The Human Voice, Gate Theatre review - unrelenting and sad

The Human Voice, Gate Theatre review - unrelenting and sad

The end of the line at the end of a telephone line

"Call. Me. Back." Leanne Best in The Human Voice© Ikin Yum

It’s night, and the woman (Leanne Best) is waiting for a phone call. She’s desperate for the voice of her lover  or rather ex-lover: they split three nights ago. Both have secrets they will disclose over the course of their final conversation. Both have positions to defend. The scene is set for a coupling of melodrama and banality.

In Daniel Raggett’s version of Jean Cocteau’s La Voix Humaine, everything is somehow generic  grief included.

Sarah Beaton’s set reeks of suburban claustrophobia and the woman on stage is nothing special either. She’s in her pyjamas on the sofa, hair awry. The windows of her modern box-build are double glazed in plastic frames and hung with granny-beige blinds. Bland nick-nacks and tedious how-to manuals heap Ikea shelves in a room dominated by a cyclopian wide-screen TV. A small replica Rothko splashes a sick umber rectangle on a blank expanse of wall. A Lucozade bottle retorts in orange from the coffee table. The windows keep the audience out.

Leanne Best in The Human Voice © Ikin YumThe way we listen in on Best’s one-sided conversation is through headphones. It’s a gimmick (her voice carries through the set) which complicates this production’s staging and muddies its sense. If the audience can only hear Best when she’s on the phone, they are either in the position of the phone or the partner. In both instances, her ex would be audible   but as he is never heard it begs the question: why have the headphones in the first place?

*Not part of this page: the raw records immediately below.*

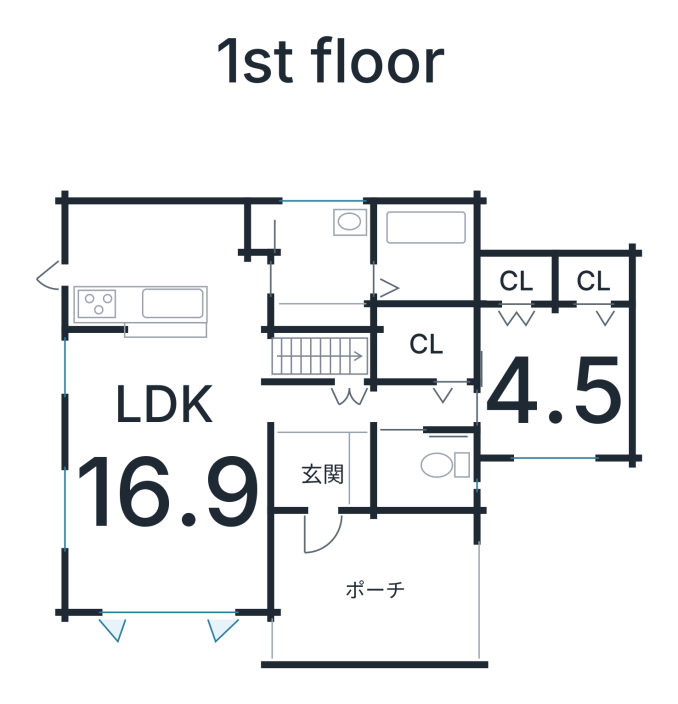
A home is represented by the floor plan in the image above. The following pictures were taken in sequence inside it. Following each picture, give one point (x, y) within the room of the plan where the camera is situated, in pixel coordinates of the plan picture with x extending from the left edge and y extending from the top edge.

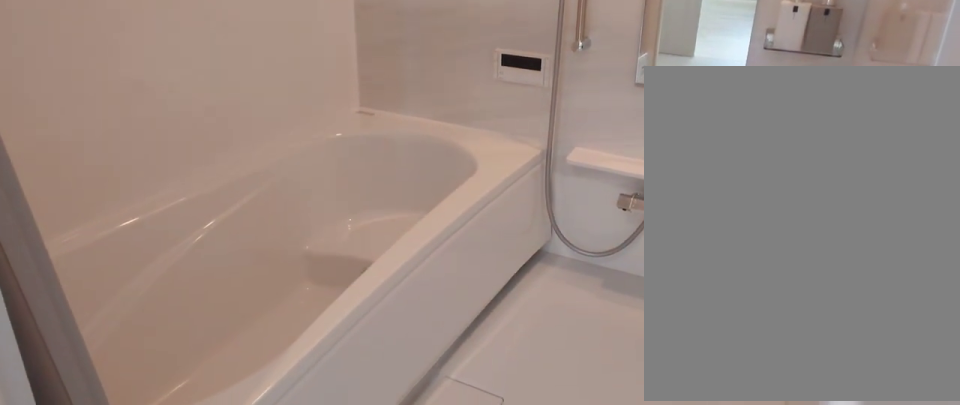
(422, 257)
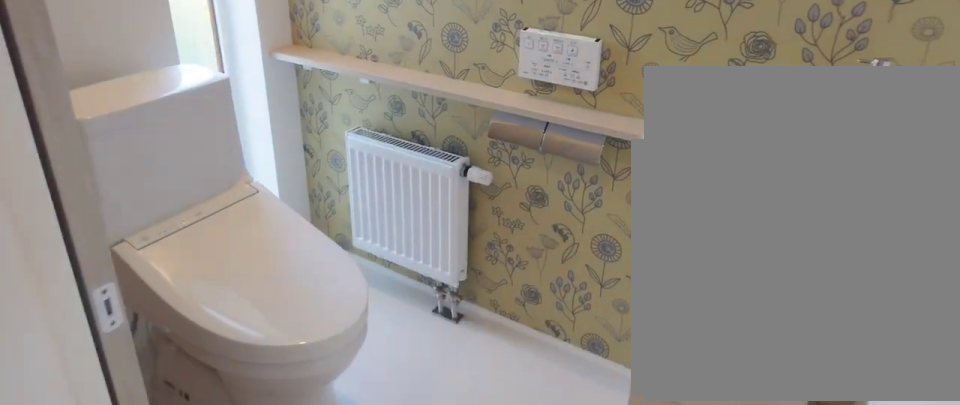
(418, 477)
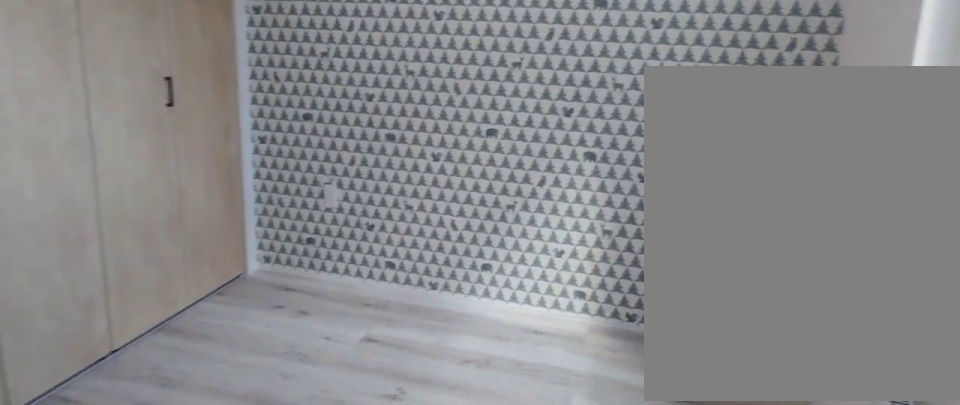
(551, 379)
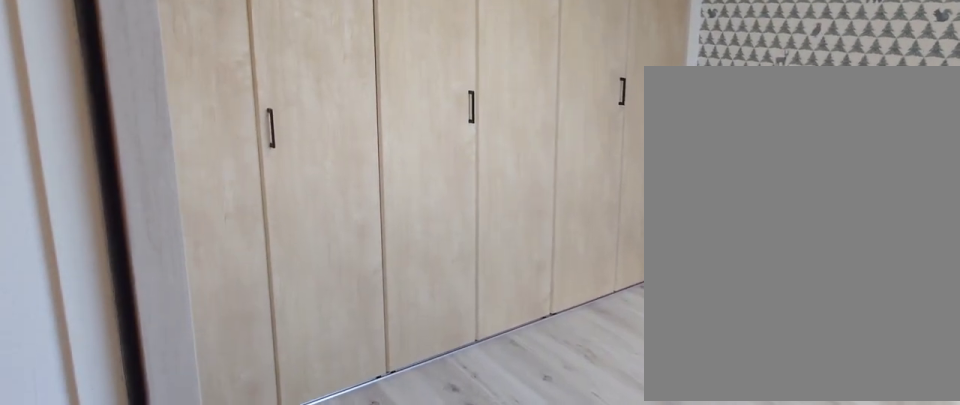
(551, 379)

Their primary function seems to be to pipe Mike Winship's abstracted soundtrack through the performance which conveys what emotion should be felt when Best’s performance misses its mark.

It’s the first half that requires this most. Best is frantic but the monotony of her hysteria is wearing. Either it’s a feat of conscious brinksmanship with the audience’s emotional boundaries, or merely an unremitting absence of nuance. Best’s energy goes outwards, and the sense that she’s keeping things from her ex or locked in violent conflict with herself, or even hearing another voice at the end of the phone is lost in the disjointed torrent of words and cut connections and punctuated by friable “hello?!"s.

The latter half is calmer and dramatic direction is assured through a succession of disclosures which allow time for silences to expand awkwardly and tension to build. The complexities and power imbalances of their relationship emerge - only to be countered by a shocking revelation which foregrounds the ethics involved in disclosing personal vulnerabilities and the enormous power that can be mined in being utterly helpless.

Neither he nor she are particularly appealing characters  and that in itself is interesting. But when the question at the heart of the monologue  is true human contact possible when we are bodily absent  is laughably outdated by the multiplicity of connections modernity offers, the tragedy of the woman’s plea (“Yes, talk, talk, say anything, doesn’t matter what,”) is a matter of the perennial human condition rather than a function of technological alienation. What's left is the banal question of the way forward when the person most loved is also the most cruel.